### 2020　Fundamentals of Numerical Analysis

Font size  SML

Academic unit or major
Undergraduate major in Mechanical Engineering
Instructor(s)
Nagasaki Takao  Xiao Feng
Course component(s)
Lecture / Exercise    (ZOOM)
Day/Period(Room No.)
Mon3-4(W521)
Group
-
Course number
MEC.B232
Credits
1
Academic year
2020
Offered quarter
4Q
Syllabus updated
2020/9/18
Lecture notes updated
-
Language used
Japanese
Access Index ### Course description and aims

Numerical analysis is a technique to solve mathematical problems in practical applications and has been used in many fields of mechanical engineering for research and development. This course explains fundamentals of numerical analysis and how to make computer programs in order to develop practical skills to utilize numerical analysis.
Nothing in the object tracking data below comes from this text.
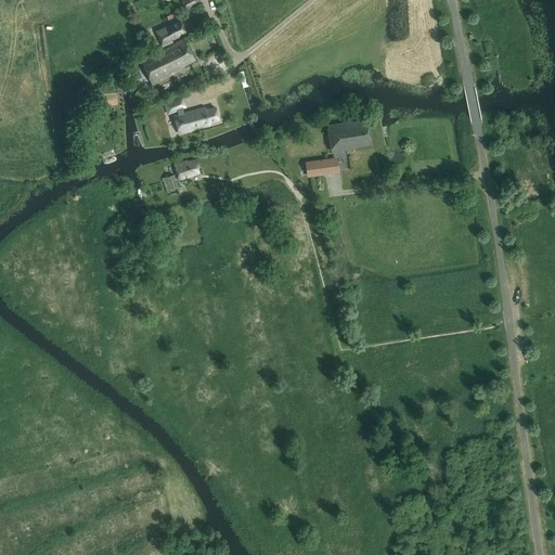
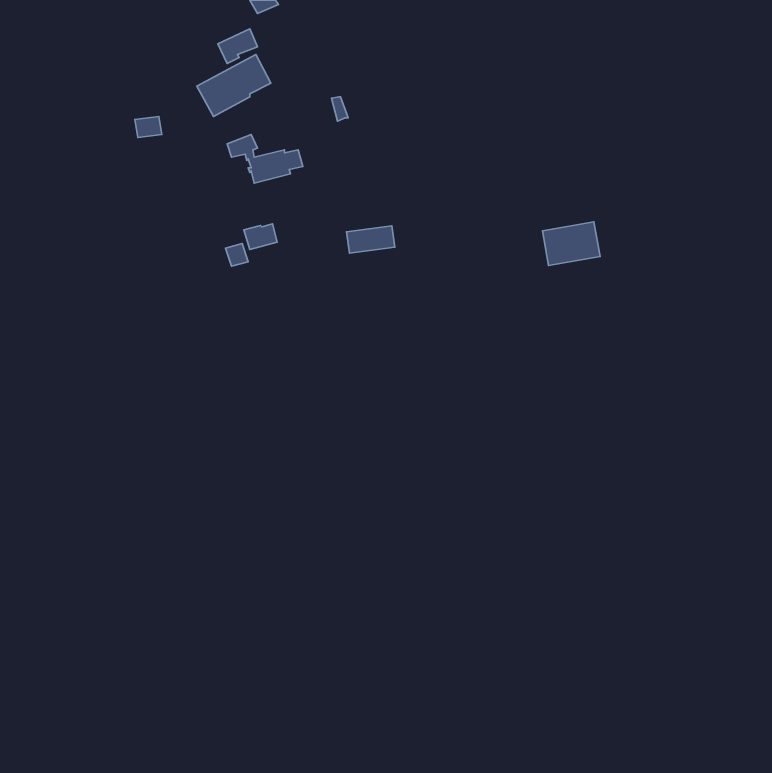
building: [328,119,370,151] -> [542,222,600,266]
building: [304,157,338,177] -> [346,226,395,253]

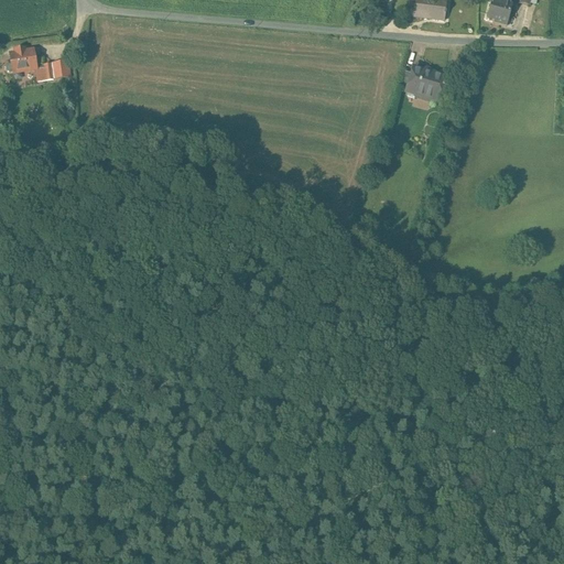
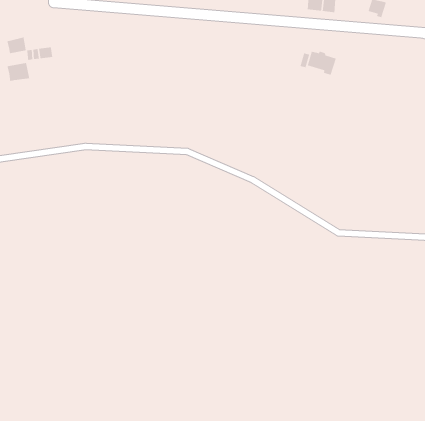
building: none -> [7,62,30,82]

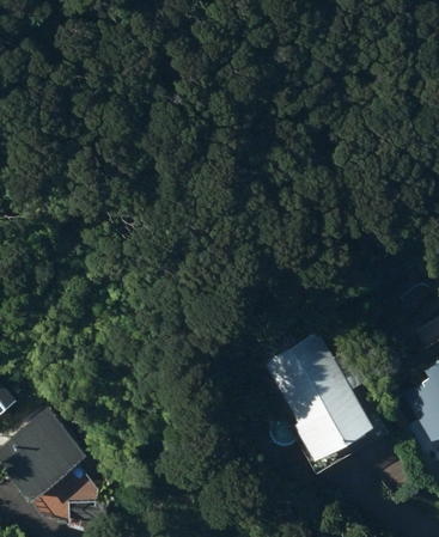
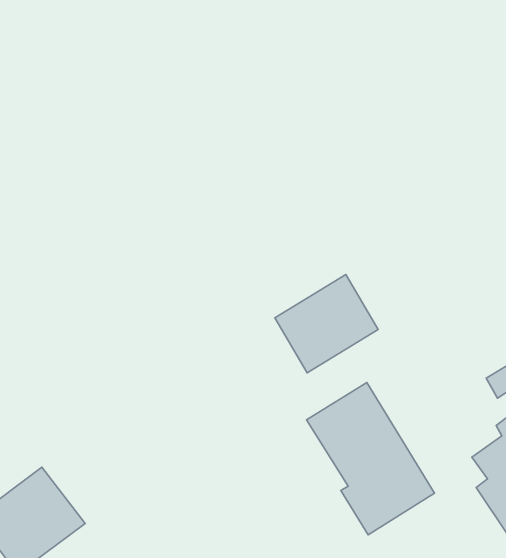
building: none -> [275,274,378,373]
### Student learning outcomes

By the end of this course, students will be able to:
1. Understand principles of basic methods of numerical analysis, such as numerical error, various methods to solve systems of linear equations, nonlinear equation, interpolation, and numerical integration, and apply them to practical problems.
2. Make computer programs to solve practical problems.

### Keywords

Numerical analysis, System of linear equations, Nonlinear equation, Interpolation, Numerical integration

### Competencies that will be developed

 ✔ Specialist skills Intercultural skills Communication skills Critical thinking skills ✔ Practical and/or problem-solving skills

### Class flow

In the first half of the class, the principle and programming method of the topics are explained. In the latter half, students make computer programs and run them in exercises.

### Course schedule/Required learning

Course schedule Required learning
Class 1 Numerical analysis and error Understand errors in numerical analysis such as round-off errors.
Class 2 Systems of linear equations (Direct method) Understand Gaussian elimination.
Class 3 Systems of linear equations (Point iterative method) Understand SOR method.
Class 4 Systems of linear equations (Conjugate gradient method) Understand rapid convergence compared to point iterative method.
Class 5 Nonlinear equations Understand bisection method and Newton's method.
Class 6 Interpolation Understand Lagrange polynomial.
Class 7 Numerical integration Understand Gauss-Legendre integration.

### Out-of-Class Study Time (Preparation and Review)

To enhance effective learning, students are encouraged to spend approximately 100 minutes preparing for class and another 100 minutes reviewing class content afterwards (including assignments) for each class.
They should do so by referring to textbooks and other course material.

None specified.

### Reference books, course materials, etc.

Handouts will be provided.

### Assessment criteria and methods

Students will be assessed on their understanding of the method and ability to make programs by exercises in every class.

### Related courses

• MEC.K231 ： Exercise in Information Processing (Mechanical Engineering)
• MEC.B332 ： Applied Numerical Mathematics

### Prerequisites (i.e., required knowledge, skills, courses, etc.)

Students should bring laptop PC (Windows PC）
and have elementary knowledge on C programming.